Want a $4,999 music player? Sony's got you sorted

Sony's newest Walkman music players look fancy, play high-quality audio, and can stream from your fave services. At a price.

Want a $4,999 music player? Sony's got you sorted

Sony's unveiled two new Walkman music players aimed at audiophiles – with the price to match.

The idea of separate music players seems a quaint idea in the smartphone age, given that nearly any connected device is capable of playing music to a reasonable quality. Although not everything can produce hi-res audio.

With the new NW-WM1ZM2 and NW-WM1AM2 (difficult to differentiate at a glance) music player models, Sony hopes to crack into the market of music quality enthusiasts with a fair chunk of disposable income.

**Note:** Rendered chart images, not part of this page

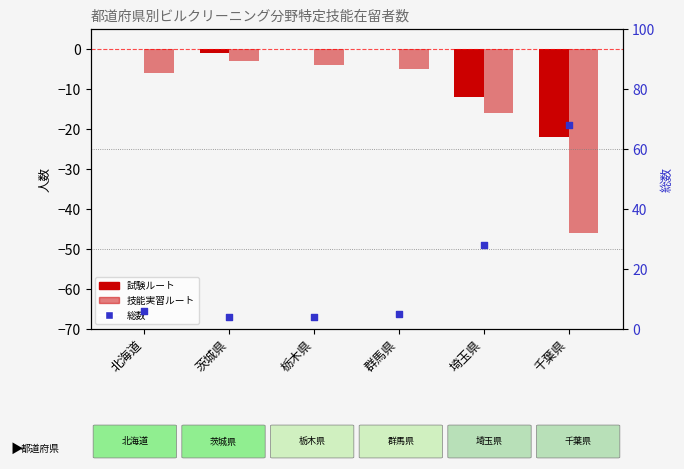

At how many categories does at least one series exceed 39?

1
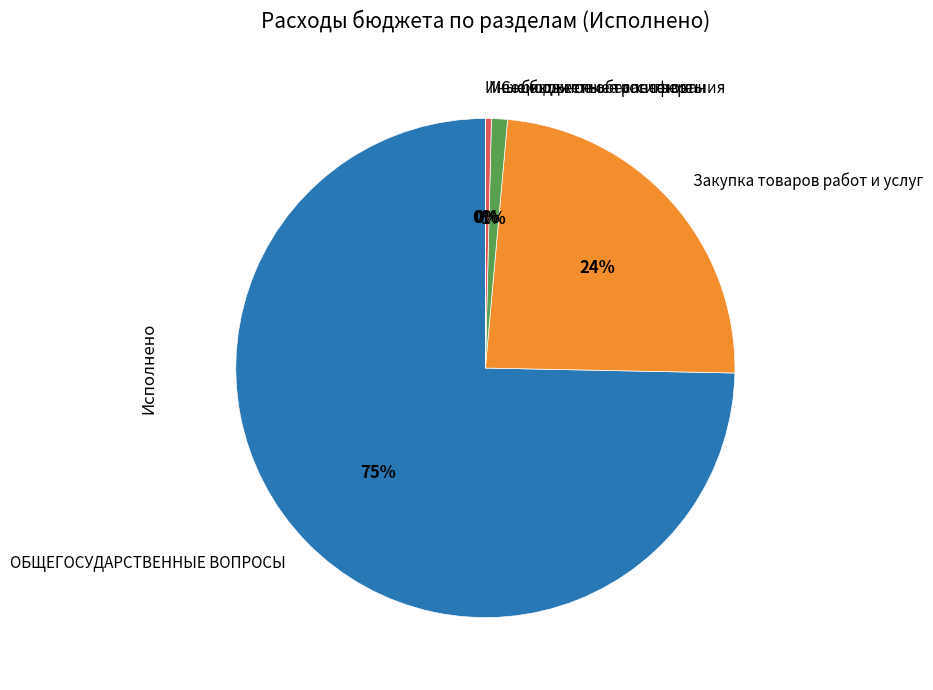

True or false: Закупка товаров работ и услуг accounts for 34% of the total.

False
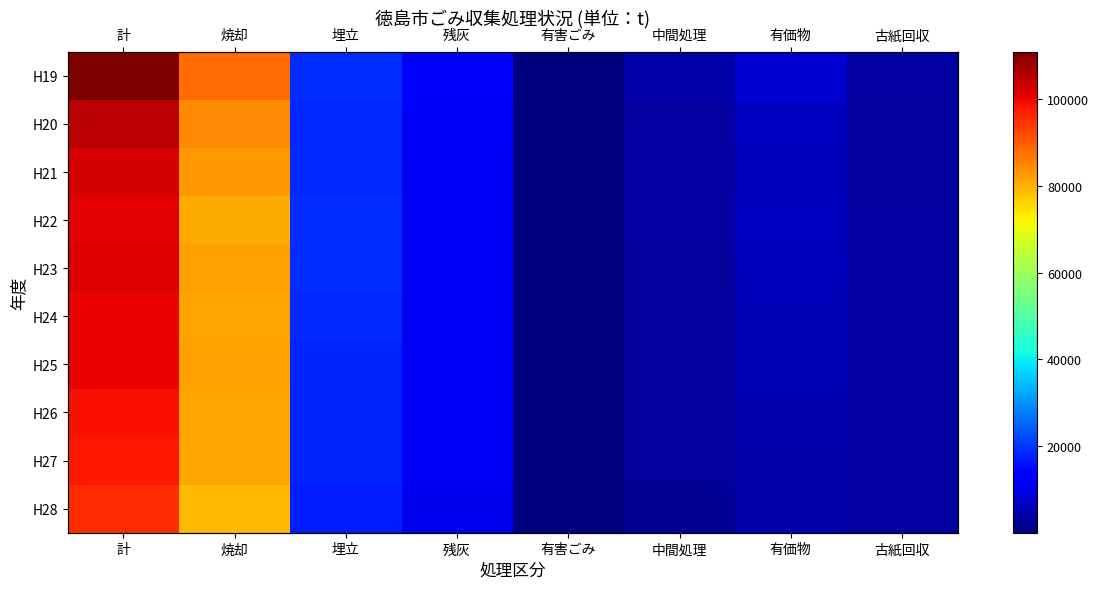

Which category has the lowest value in the H20 series?

有害ごみ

Both units can either download or stream music with Android OS and Wi-Fi compatibility, and include a USB-C port to quickly transfer tunes from your PC. It's important to note not all streaming services are created equal: Tidal is known for including high-quality audio, so it could be worth switching over if you've been left cold by the recent Spotify situation.

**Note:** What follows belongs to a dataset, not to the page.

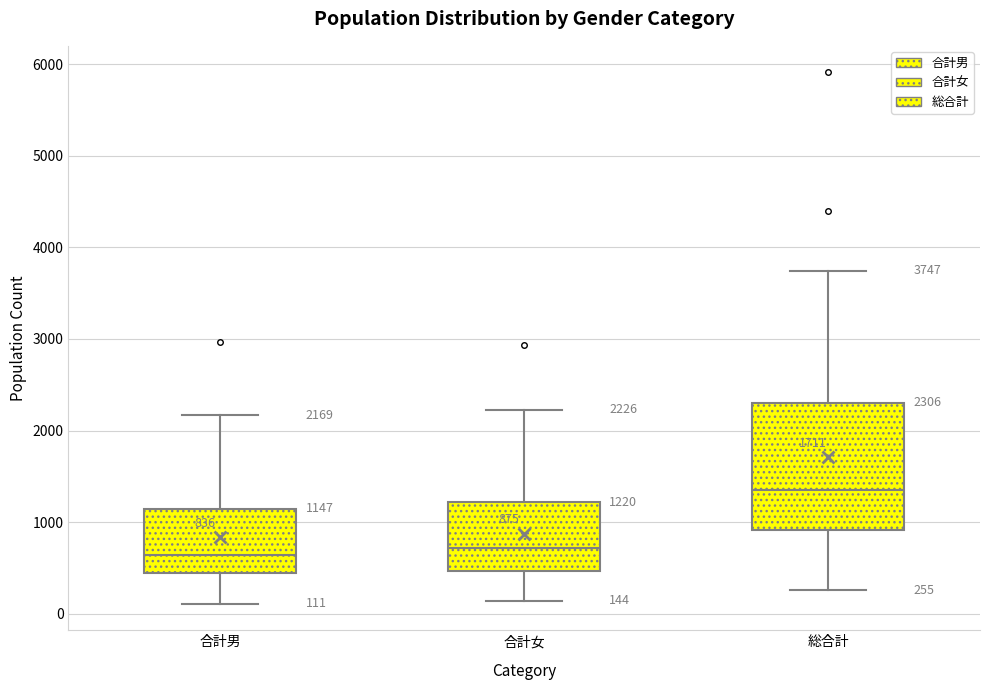

Which box has the highest median line?

総合計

They both have two headphone jacks and are capable of upscaling compressed audio files so you can enjoy more details from individual instruments and dynamic range from recordings.

Where the two models mainly differ is in the build materials and price. The AM2 is made of an aluminium alloy frame, has 128 GB in-built storage with a microSD slot for more, and retails for $1,899.

And that's the cheaper option.

Meanwhile, Sony's ZM2 uses a gold-plated oxygen-free copper chassis and holds 256 GB internally.

Oh, and it costs $4,999.

Clearly, I'm not the target market for such a product, as I am neither an audiophile nor someone with money.

Sony is well-known for its high-quality audio products, including the popular WH-1000XM4 wireless headphones, so it's reasonable to expect the new Walkmans will deliver on strong sound fidelity.

The way in which both the ZM2 and AM2 music players are built is intended to reduce electrical interference and therefore audio distortion, so what you hear should be just as the artist intended.

Still, that's a fair amount of coin to spend on a music player. If it's exactly what you're after and you know you'll benefit from what they deliver, go for your life.